## [Consigne]
Dans les enregistrements ci-dessous, recopiez sous forme de liste numérotée, sans les lignes vides, tout ce qui va de la ligne contenant "Under every image write" jusqu'à la ligne contenant "dist [0.010892, 0.000486]", ces deux lignes comprises. N'incluez pas les images dans votre réponse.

## [Enregistrements présentés]
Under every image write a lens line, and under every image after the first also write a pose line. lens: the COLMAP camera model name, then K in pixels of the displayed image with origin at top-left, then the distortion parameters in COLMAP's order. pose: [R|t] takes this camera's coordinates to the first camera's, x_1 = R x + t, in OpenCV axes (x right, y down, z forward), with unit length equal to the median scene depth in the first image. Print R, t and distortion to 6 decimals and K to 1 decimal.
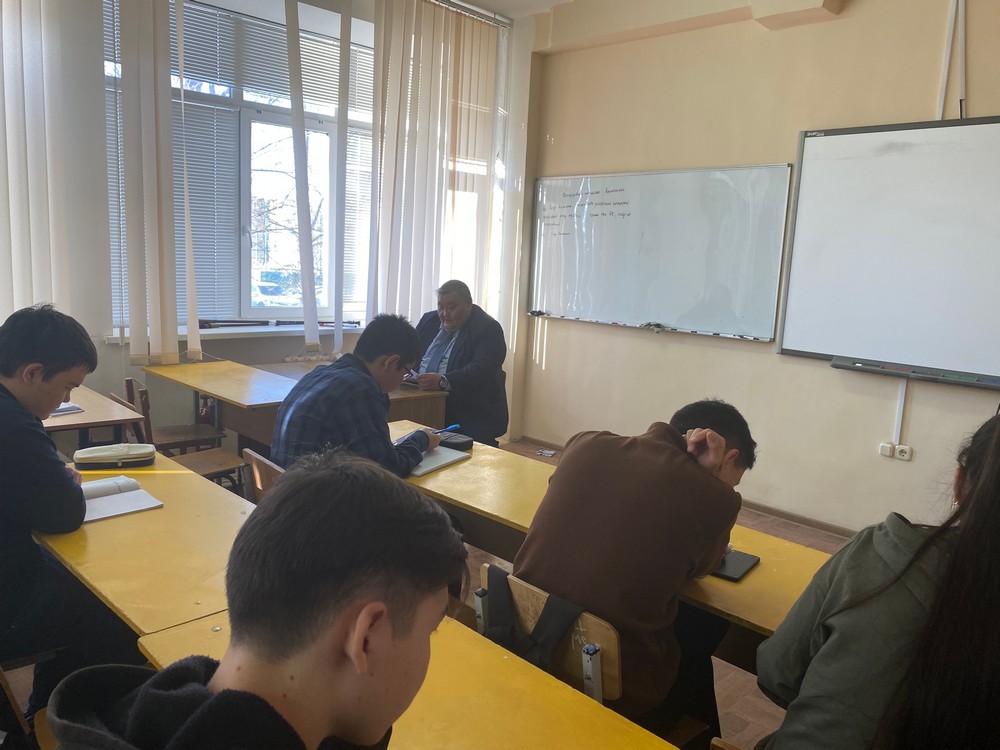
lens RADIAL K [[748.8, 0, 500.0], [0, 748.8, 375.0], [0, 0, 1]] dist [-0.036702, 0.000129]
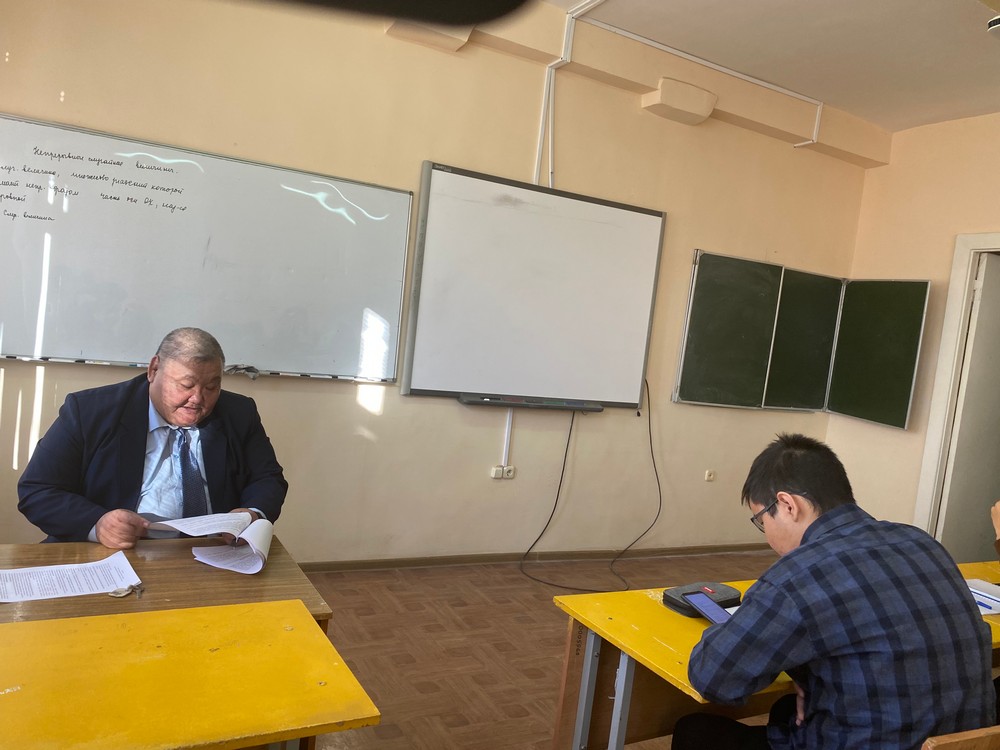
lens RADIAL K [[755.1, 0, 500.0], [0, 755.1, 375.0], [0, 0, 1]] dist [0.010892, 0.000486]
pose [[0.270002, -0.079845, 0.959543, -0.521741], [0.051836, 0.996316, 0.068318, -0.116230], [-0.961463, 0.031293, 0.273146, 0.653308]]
* * *
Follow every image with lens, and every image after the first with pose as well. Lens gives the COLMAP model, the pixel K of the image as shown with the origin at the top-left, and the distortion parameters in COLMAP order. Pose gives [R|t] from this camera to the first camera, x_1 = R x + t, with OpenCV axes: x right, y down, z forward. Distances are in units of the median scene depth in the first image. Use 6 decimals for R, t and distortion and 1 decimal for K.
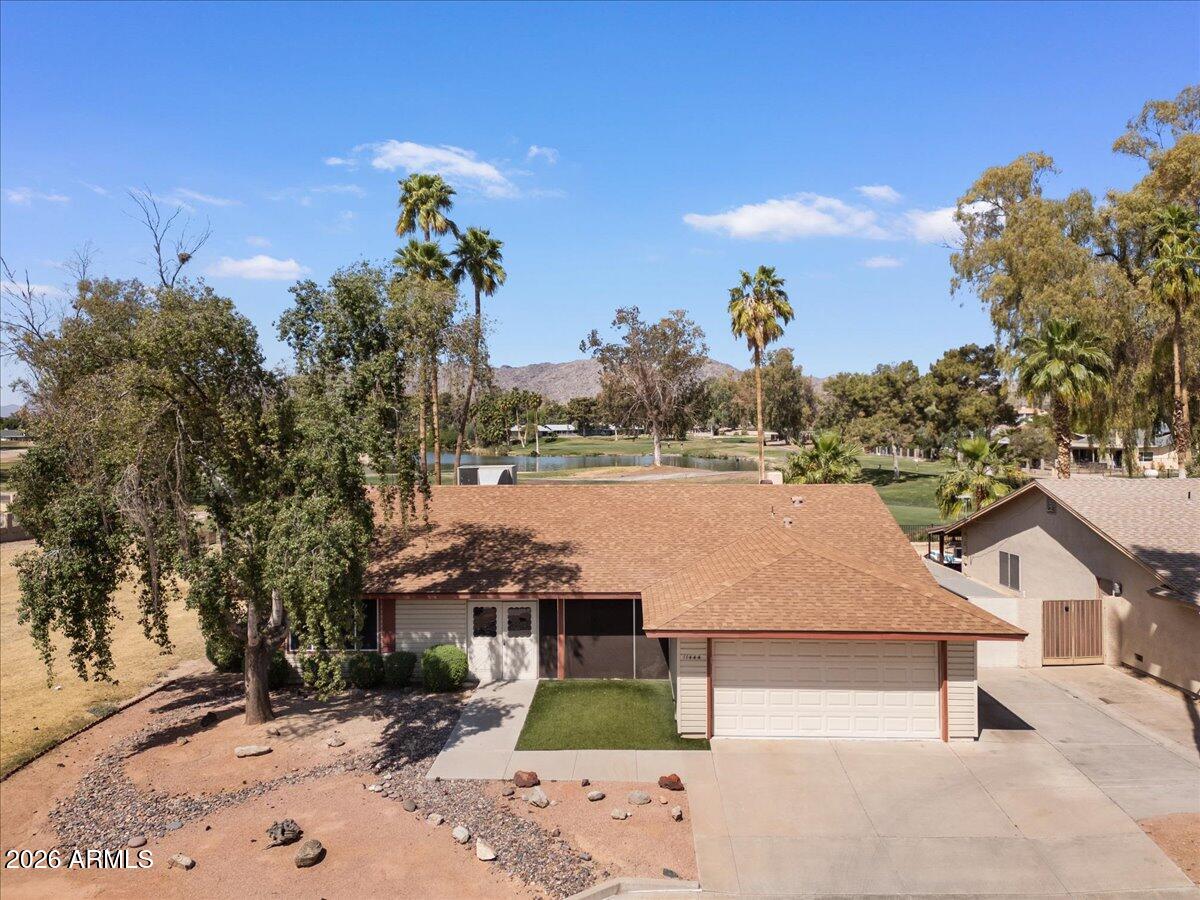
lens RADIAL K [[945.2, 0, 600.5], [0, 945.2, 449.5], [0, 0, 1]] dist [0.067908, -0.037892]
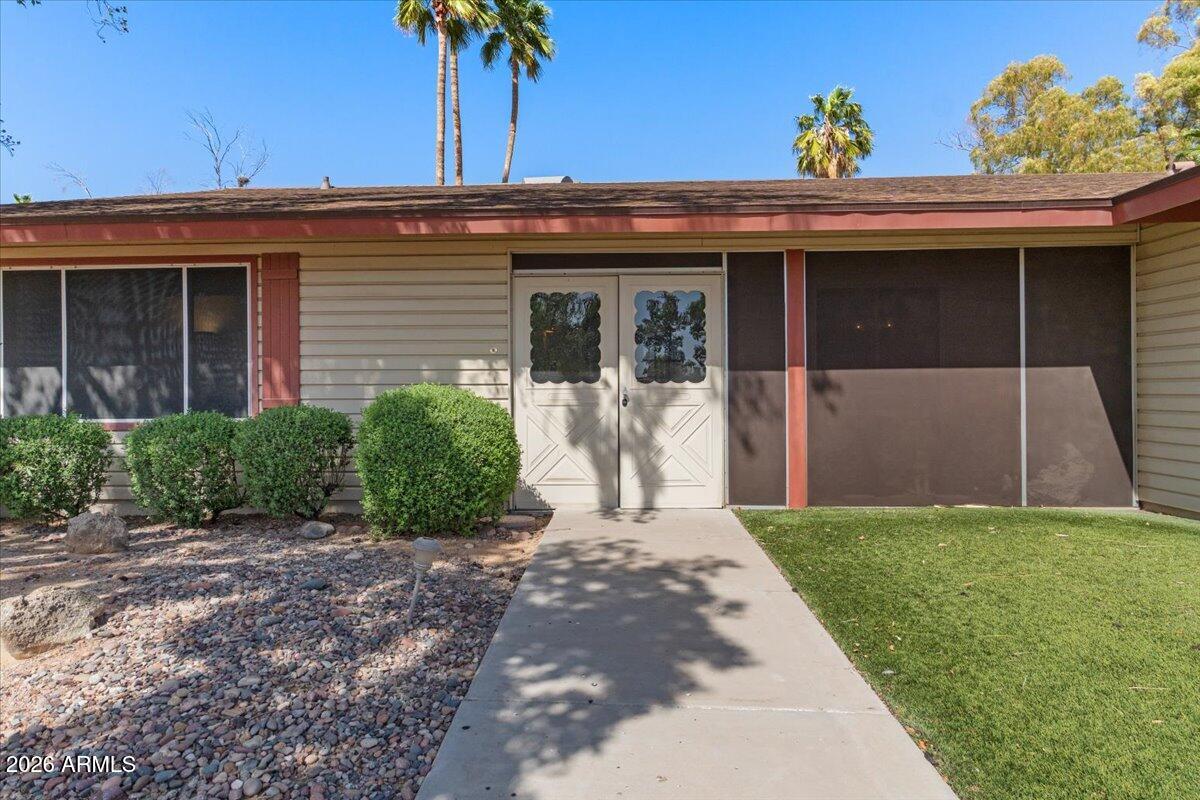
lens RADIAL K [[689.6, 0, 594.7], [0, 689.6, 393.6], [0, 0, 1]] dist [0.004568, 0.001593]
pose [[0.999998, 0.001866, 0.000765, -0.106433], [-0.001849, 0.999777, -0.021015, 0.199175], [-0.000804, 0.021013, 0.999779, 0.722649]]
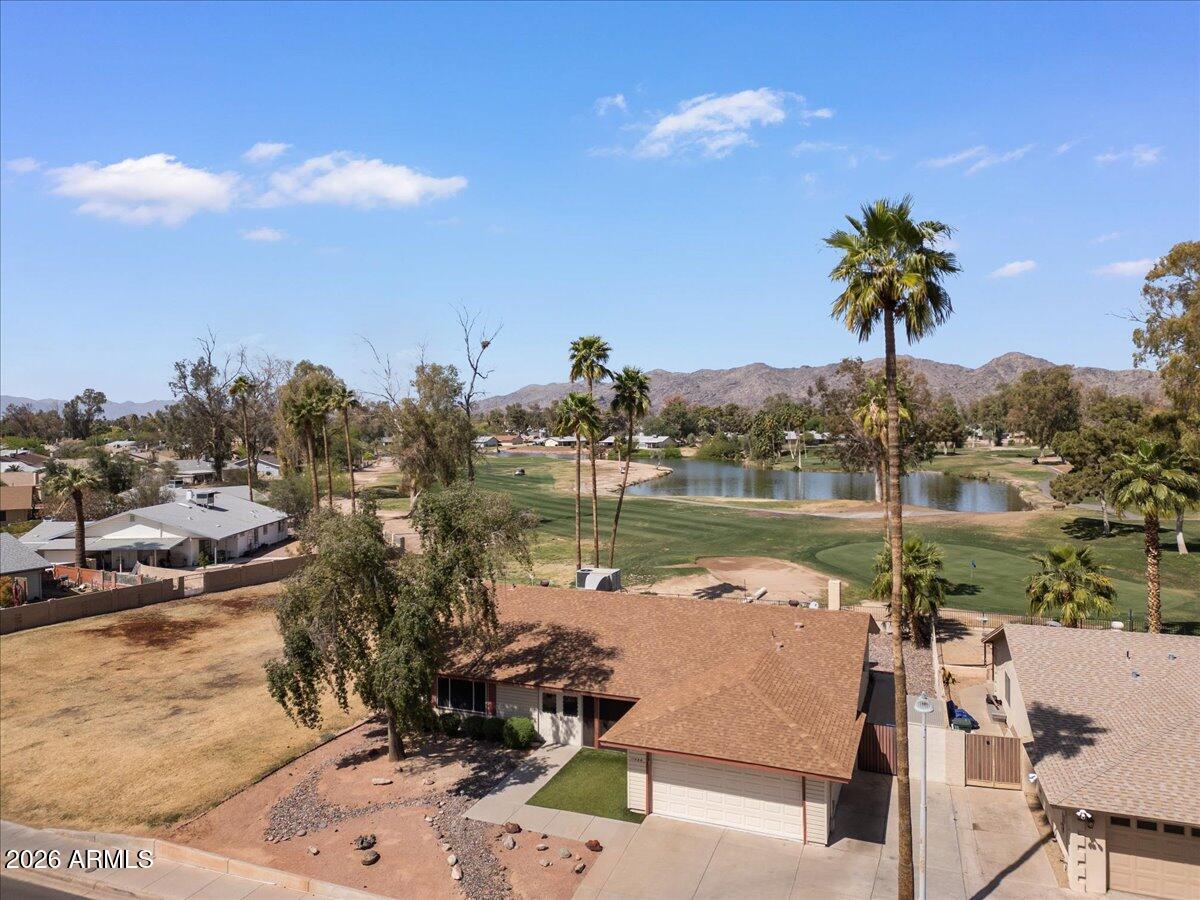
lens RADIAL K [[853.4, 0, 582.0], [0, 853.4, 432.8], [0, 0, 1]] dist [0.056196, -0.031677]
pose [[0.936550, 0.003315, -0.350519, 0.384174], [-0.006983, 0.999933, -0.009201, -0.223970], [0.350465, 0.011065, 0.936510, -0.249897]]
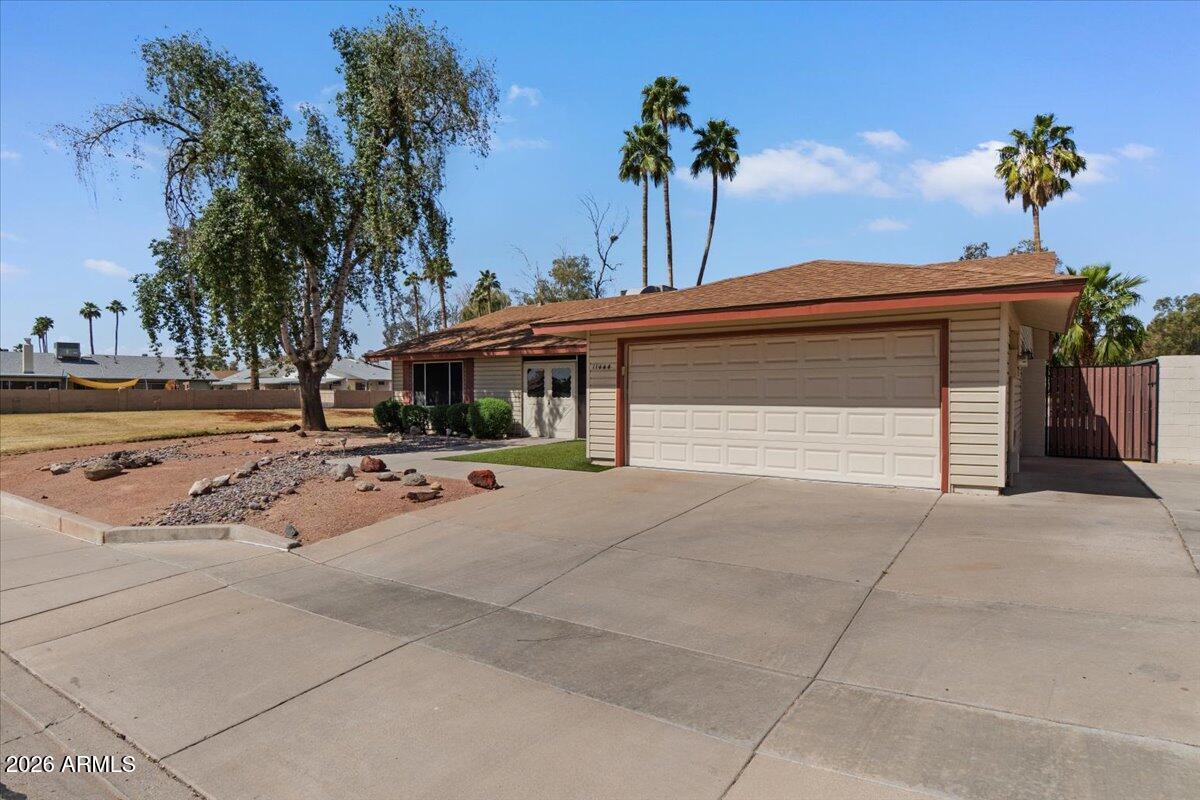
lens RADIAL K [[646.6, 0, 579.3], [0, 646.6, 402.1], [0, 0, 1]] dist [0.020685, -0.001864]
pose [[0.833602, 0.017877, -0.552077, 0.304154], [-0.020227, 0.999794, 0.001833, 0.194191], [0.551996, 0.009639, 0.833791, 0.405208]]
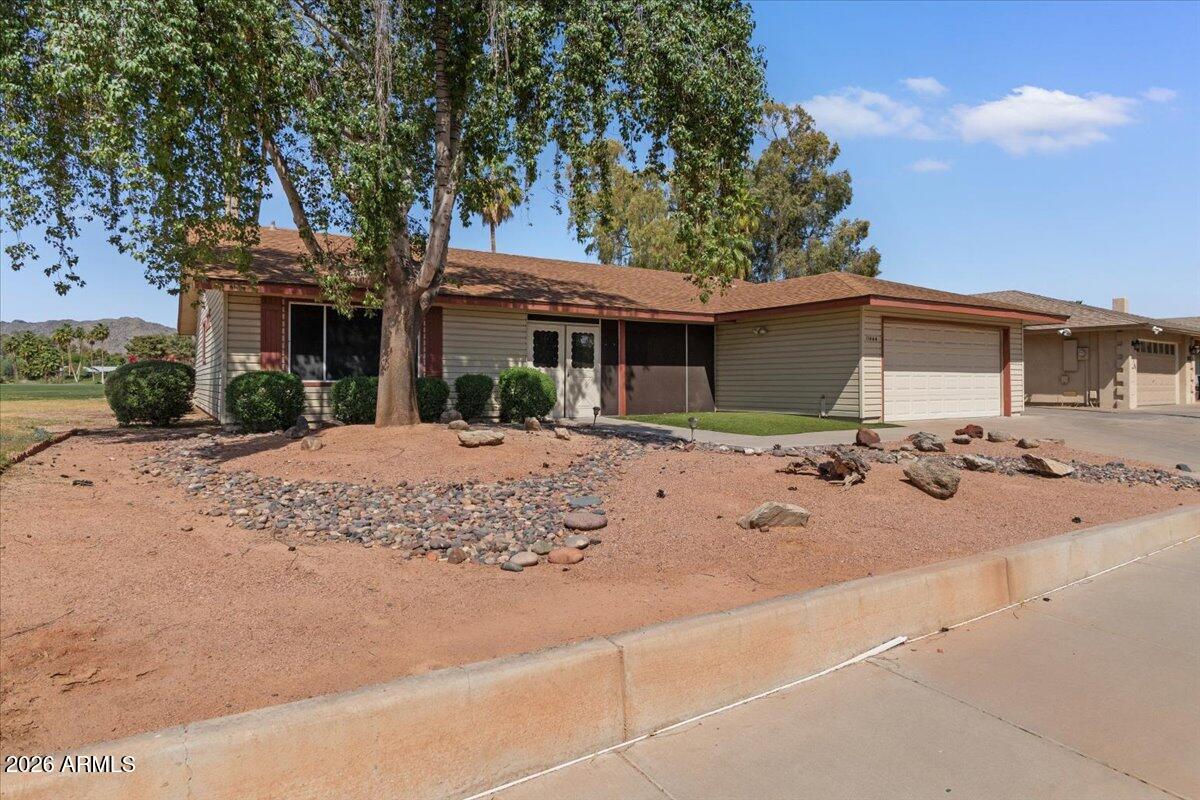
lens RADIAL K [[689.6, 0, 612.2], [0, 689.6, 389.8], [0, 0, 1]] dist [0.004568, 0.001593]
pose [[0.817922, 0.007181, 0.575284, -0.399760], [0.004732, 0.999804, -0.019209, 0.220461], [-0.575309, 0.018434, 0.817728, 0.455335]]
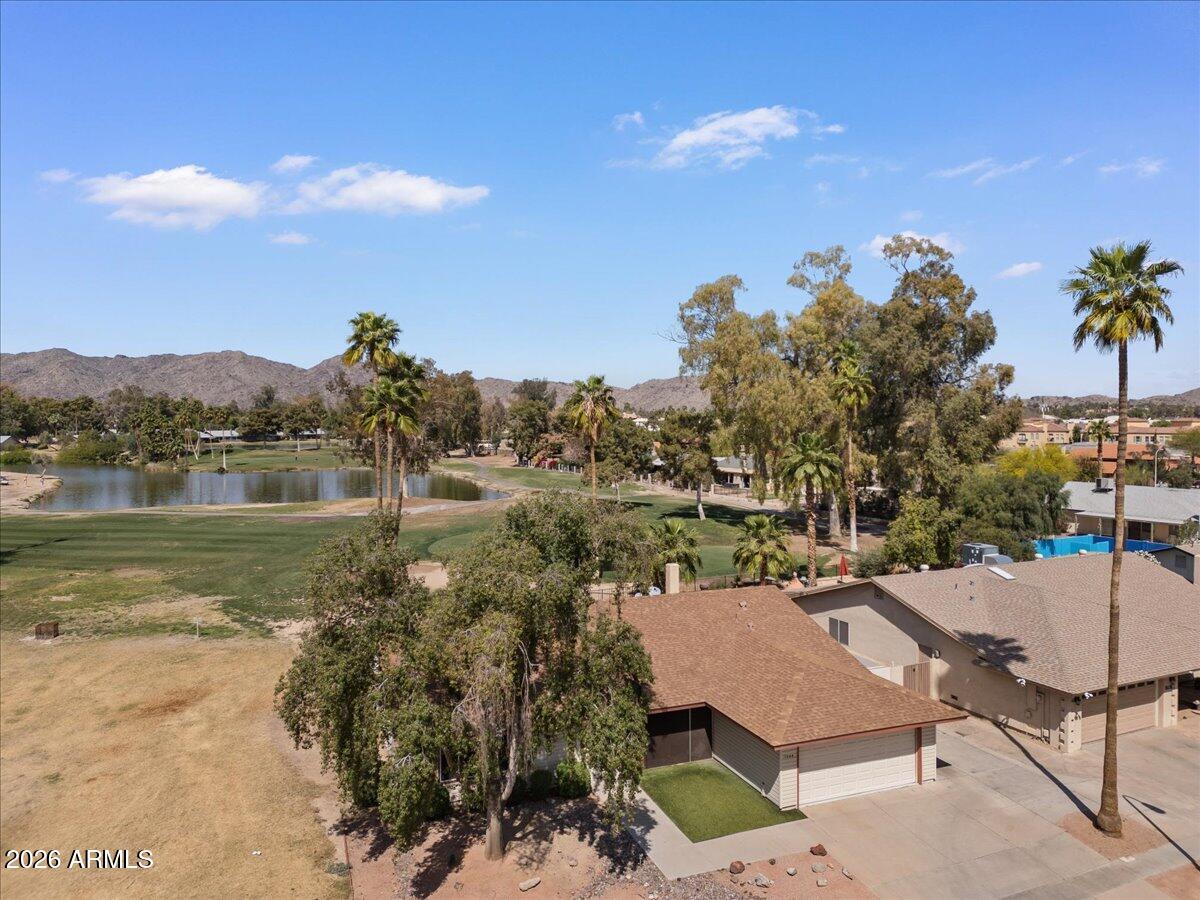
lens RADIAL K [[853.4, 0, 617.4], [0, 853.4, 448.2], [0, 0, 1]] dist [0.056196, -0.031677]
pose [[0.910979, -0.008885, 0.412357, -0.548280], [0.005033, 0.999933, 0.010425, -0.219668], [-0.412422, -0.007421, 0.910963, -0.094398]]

## [Corrigé]
1. Under every image write a lens line, and under every image after the first also write a pose line. lens: the COLMAP camera model name, then K in pixels of the displayed image with origin at top-left, then the distortion parameters in COLMAP's order. pose: [R|t] takes this camera's coordinates to the first camera's, x_1 = R x + t, in OpenCV axes (x right, y down, z forward), with unit length equal to the median scene depth in the first image. Print R, t and distortion to 6 decimals and K to 1 decimal.
2. lens RADIAL K [[748.8, 0, 500.0], [0, 748.8, 375.0], [0, 0, 1]] dist [-0.036702, 0.000129]
3. lens RADIAL K [[755.1, 0, 500.0], [0, 755.1, 375.0], [0, 0, 1]] dist [0.010892, 0.000486]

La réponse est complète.